By Laura Stovel
The Revelstoke Railway Museum offered a glimpse of its upcoming exhibit, an intricate, compressed diorama of Arrowhead, at its Christmas social on Wednesday. The model, complete with railway station, houses, trains and a sawmill, was created and donated by Vancouver resident Brian Pate.
Pate was moving into a retirement home so his extensive models were divided and sent to the communities that each model represents, said Greg Brule, a member of the Revelstoke Model Railway Club.

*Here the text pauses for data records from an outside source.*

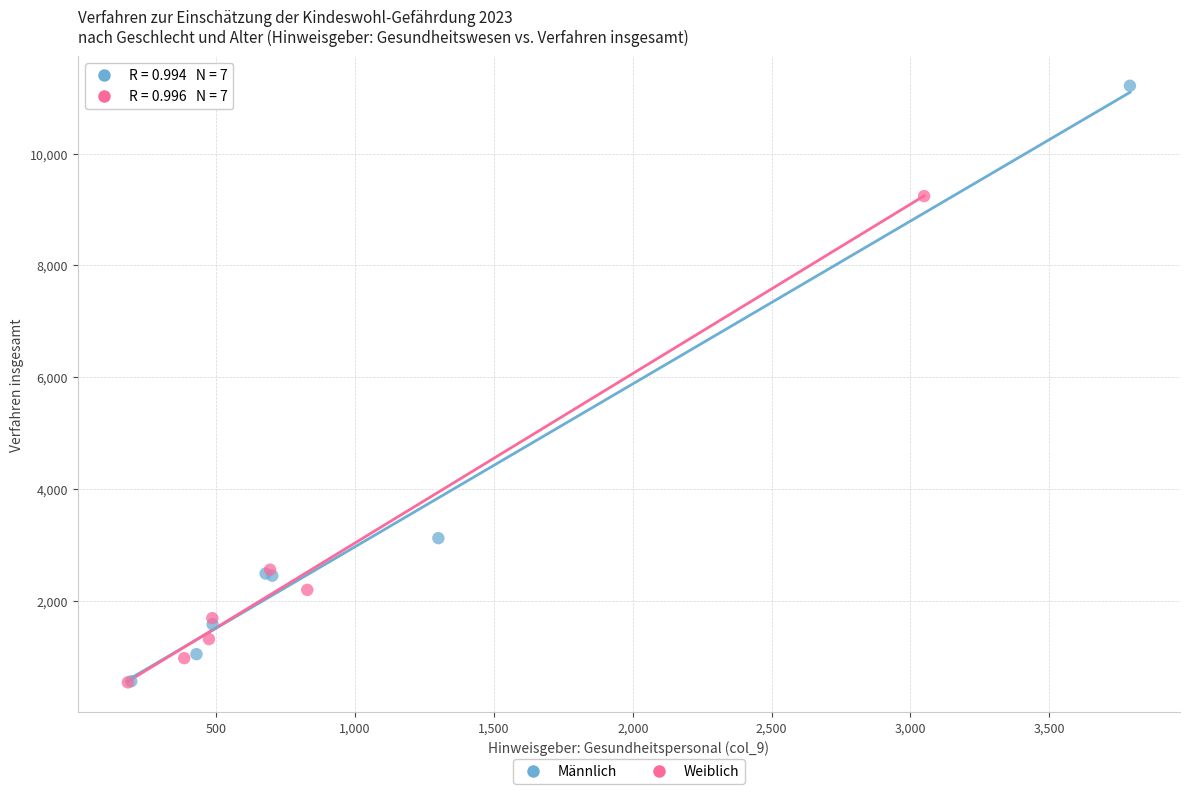

Which series contains the highest Y value?

Männlich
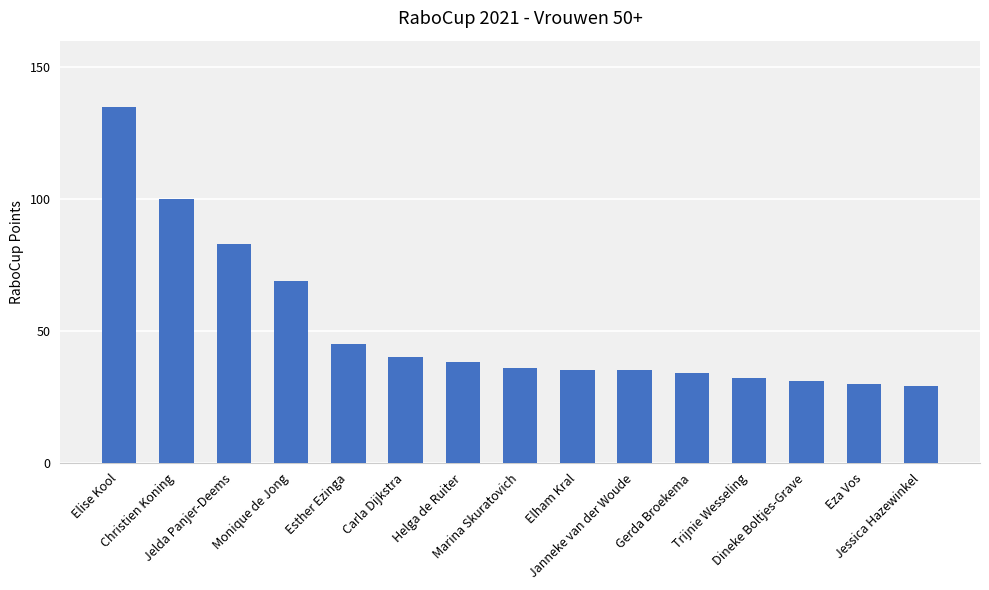

How many bars are there in total?

15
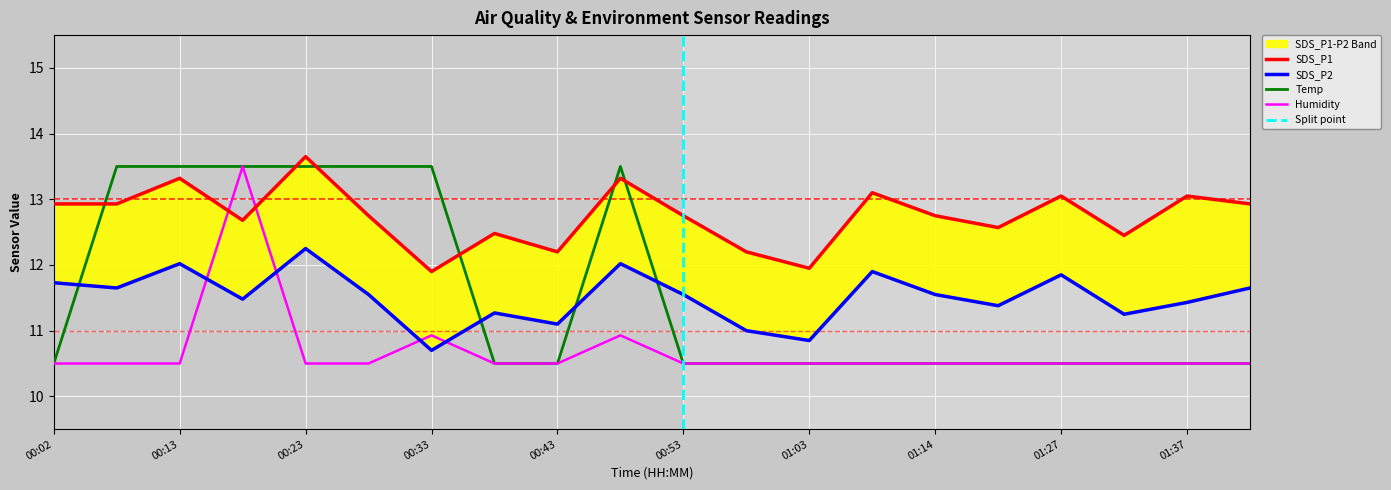

Is the value of SDS_P1 at 01:37 greater than the value of Humidity at 00:23?

Yes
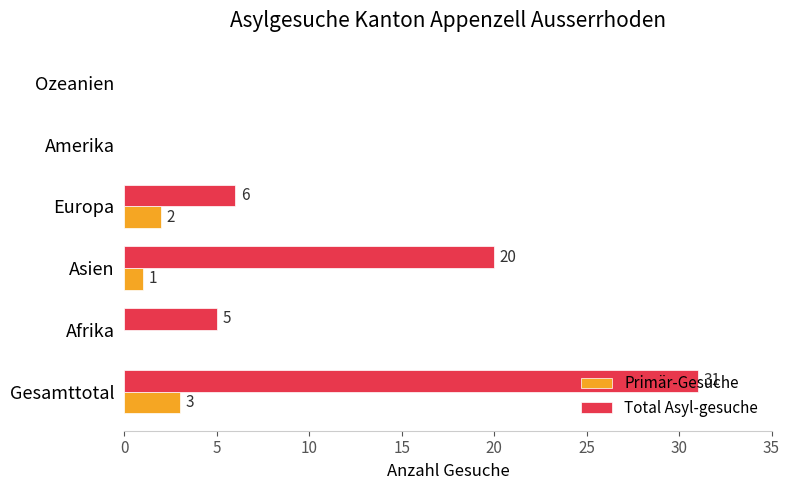

Which series changed the most between Gesamttotal and Asien?

Total Asyl-gesuche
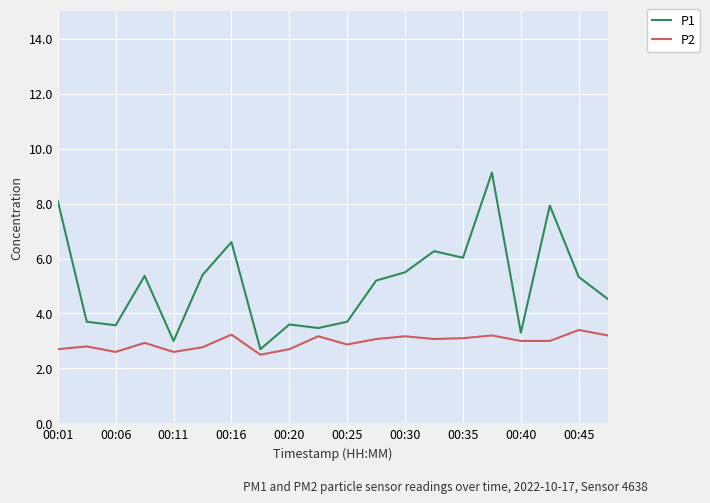

Which series has the largest range (max minus min)?

P1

Arrowhead was a town south of Revelstoke on the east side of the Columbia River. In 1896 the Canadian Pacific Railway built a branch line from Revelstoke to Arrowhead to connect with the paddle wheelers that plied the Arrow Lakes and the Columbia River. Arrowhead was flooded out in 1965 after BC Hydro built the Keenleyside Dam near Castlegar, submerging many communities upstream after residents were forced to move. Many old-timers in Revelstoke have roots in Arrowhead and other communities that were forcibly abandoned at the time.

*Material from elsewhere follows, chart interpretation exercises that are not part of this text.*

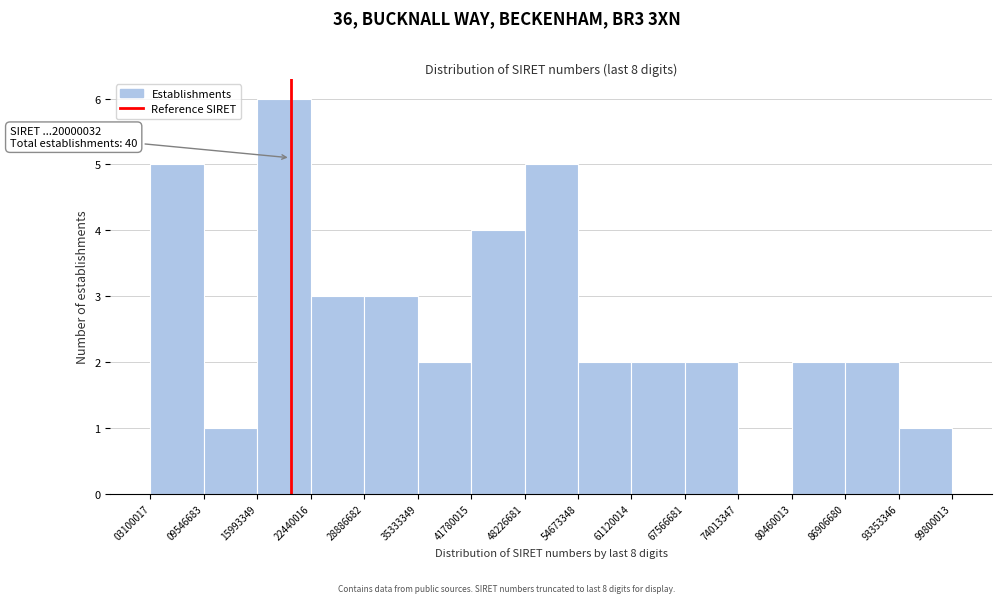

Which range on the x-axis has the tallest bar?

15993349 to 22440016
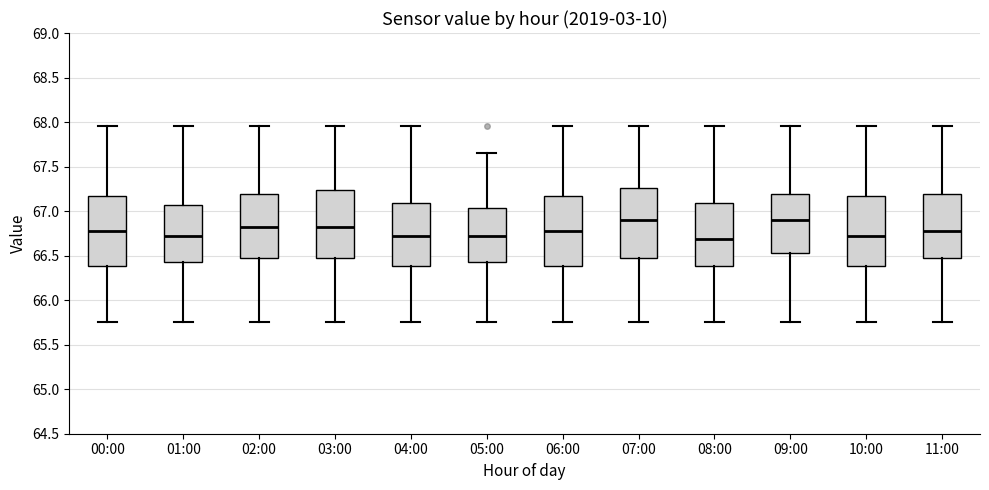

Where is the lower edge of the box for 05:00 on the y-axis? The values are not printed on the chart, so give them approximately, as read against the axis.

66.45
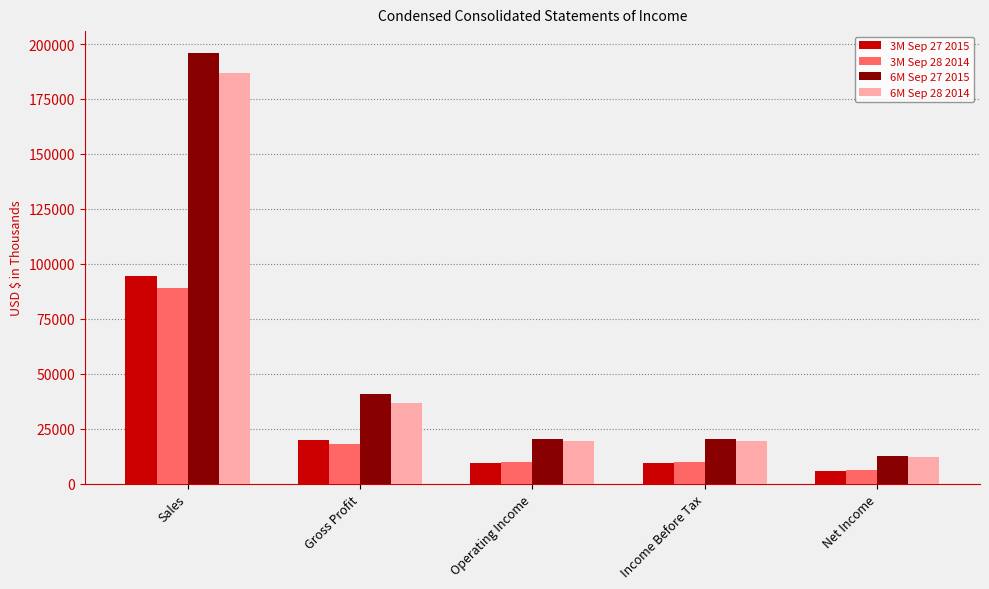

At which category does the chart reach its peak across all series?

Sales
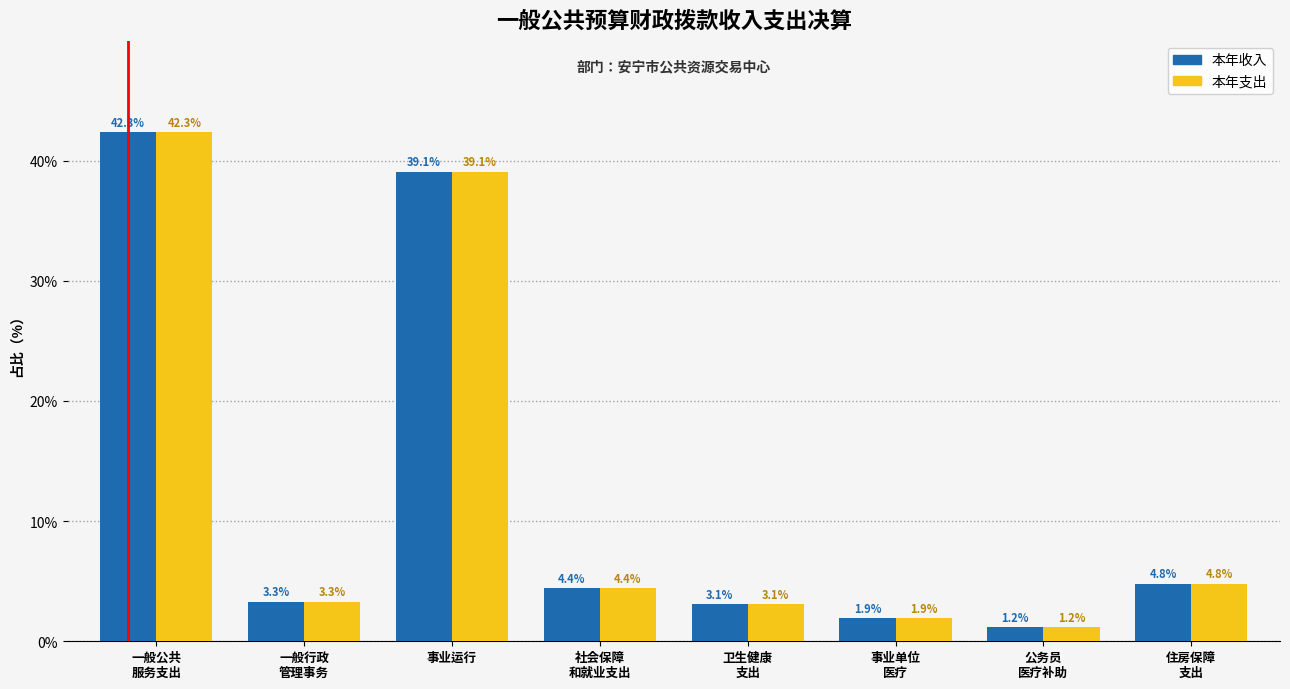

Reading right to left, extract all data points from this chart.

本年收入: 4.8	1.2	1.9	3.1	4.4	39.1	3.3	42.3
本年支出: 4.8	1.2	1.9	3.1	4.4	39.1	3.3	42.3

The diorama “isn’t a true representation of Arrowhead,” Brule noted. “Arrowhead was huge compared with what you can model so it’s been compressed and the scenes are selectively picked. There was never a curved track. It was straight up the valley. The wharf, the dock, the station, everything’s compressed. The sawmill was actually around the corner, a lot farther from town.”
“And the town site had a road in front of it, between the track and the town,” added Barry Ozero, whose dad worked for Shell Oil and used to deliver fuel oil to the many communities south of Revelstoke, including Arrowhead.
There had been a model of the Minto (an iconic sternwheeler boat) to go with the Arrowhead model but that went to Pate’s son, Brule said. “We have another gentleman on Vancouver Island who’s building us a model Minto for it.”
The model still needs some work but it will soon become an exhibit in the museum. BC Hydro has announced that it will help fund the exhibit.